Estas y muchas otras argumentaciones son esgrimidas por ocasionales feligreses y en ello se basan para reafirmar su poca motivación para participar cada domingo de la Eucaristía.
Tal vez uno de los errores que cometió la Iglesia en el pasado fue determinar en uno de sus mandamientos que era necesario “OIR misa todos los domingos y fiestas de guardar”. Desde allí se empezó a fallar en la forma como se presentaba la celebración. De hecho la Eucaristía NO SE OYE, sino que SE CELEBRA.
Cuando entramos al templo de nuestra comunidad parroquial y participamos de la Misa dominical, entendemos que ella adquiere todo su sentido si hemos vivido una experiencia comunitaria de fe. El domingo es el día en que los fieles, después de haber vivido y compartido como hermanos durante toda un semana, se reúnen para adorar y bendecir al Dios en el que creen. Por ello, la fe que se ha compartido en la cuadra, debe ser celebrada con los de la cuadra. Tal vez uno de los grandes obstáculos que nos impiden gozar de la Eucaristía es no conocer a quienes se encuentran a nuestro lado.
Nuestra celebración está llamada a ser el encuentro de comunidad de comunidades y no sencillamente una asamblea en la que todos somos unos completos desconocidos. Buscar cada domingo un templo distinto para participar de la misa es ignorar el sentido de comunidad que estamos llamados a construir. En ocasiones se busca al sacerdote que se ajusta más a nuestro gusto personal y que al mismo tiempo satisfaga los anhelos espirituales de cada uno, en detrimento de la propia comunidad parroquial.
Pero CELEBRAR implica todo un proceso de conocimiento, de experiencia y de vivencia de la Palabra de Dios que me haga entender que sólo celebro lo que he vivido. Vivimos una época en que nuestros asistentes a la Eucaristía son personas que han pasado del bautisterio al altar, sin haber hecho todo un proceso de aceptación de la persona de Jesús. Es imposible celebrar aquello que ni siquiera se conoce y menos aún se cree. Por eso seguimos teniendo feligreses (¿?) que sólo van a OIR y, por lo tanto, lo mismo les da ir hasta el propio templo que quedarse en la casa y encender la radio para escuchar la Misa o verla por televisión.

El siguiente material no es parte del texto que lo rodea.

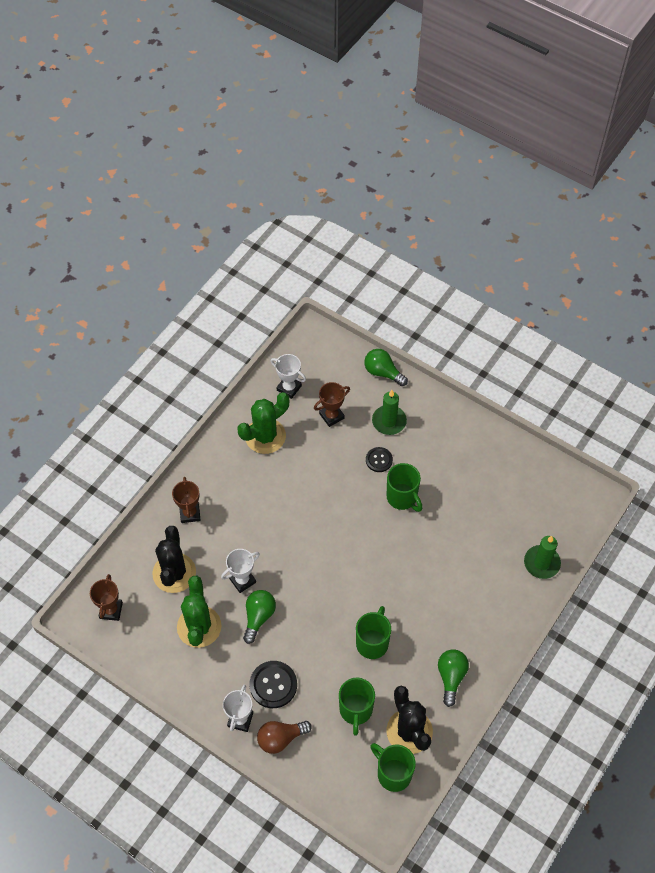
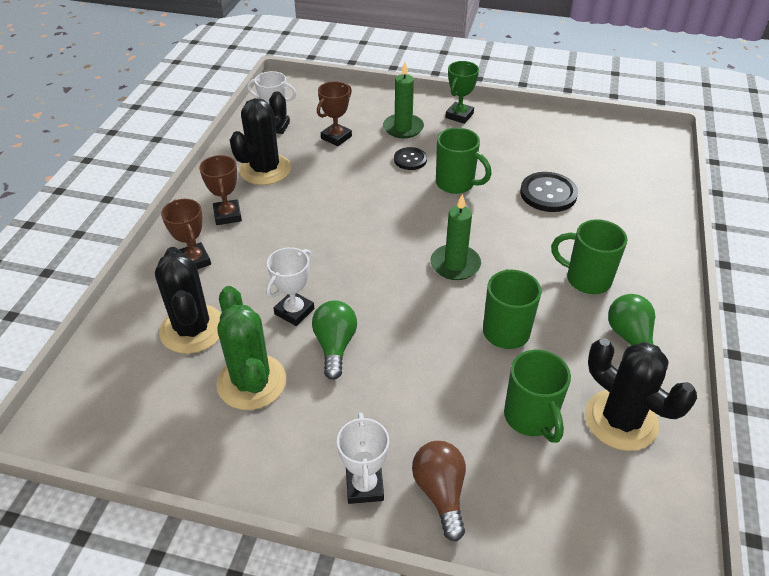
camera: 20 degrees left, 15 degrees down
(111, 610) = (105, 400): brown trophy -> brown trophy (227, 215)
(265, 436) = (265, 170): green cactus -> black cactus
(273, 685) = (394, 422): black button -> black button (548, 194)
(280, 738) = (440, 493): brown light bulb -> brown light bulb turned 120 degrees clockwise
(383, 372) = (375, 95): green light bulb -> none
(393, 773) = (635, 484): green mug -> green mug (586, 279)
(441, 420) = (459, 115): none -> green trophy
(541, 563) = (650, 200): green candle -> green candle (455, 264)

¿Qué podemos decir de una fiesta en la hay una excelente orquesta, buena comida, un buen número de asistentes, pero ninguno quiere sacarle provecho y divertirse? ¿Acaso se puede culpar al anfitrión por el fracaso? Debemos entender que toda celebración es de todos y que no existen fiestas aburridas ni misas aburridas, sino personas aburridas que desde la sequedad del corazón no le encuentran sentido a nada.
Sólo en la experiencia comunitaria de Jesucristo, valoramos la proclamación de la Palabra de Dios, la consagración del pan y del vino, el rito de la paz y la comunión. Sólo en él podemos entender por qué sentarse o pararse o arrodillarse. A muchos les parecerá ridículo ver a alguien arrodillado delante de la persona amada, pero quien lo hace conoce el sentido de lo que hace.
Si queremos mejores celebraciones, pensemos cuál es nuestro aporte al asistir a ellas. No vamos a misa a presenciar un acto circense, un espectáculo de malabares o una obra de teatro sino a sentarnos junto a una mesa en la que el Maestro vuelve a convertirse en un pedazo de pan para ser cada día el Dios con nosotros, el Pan de vida eterna.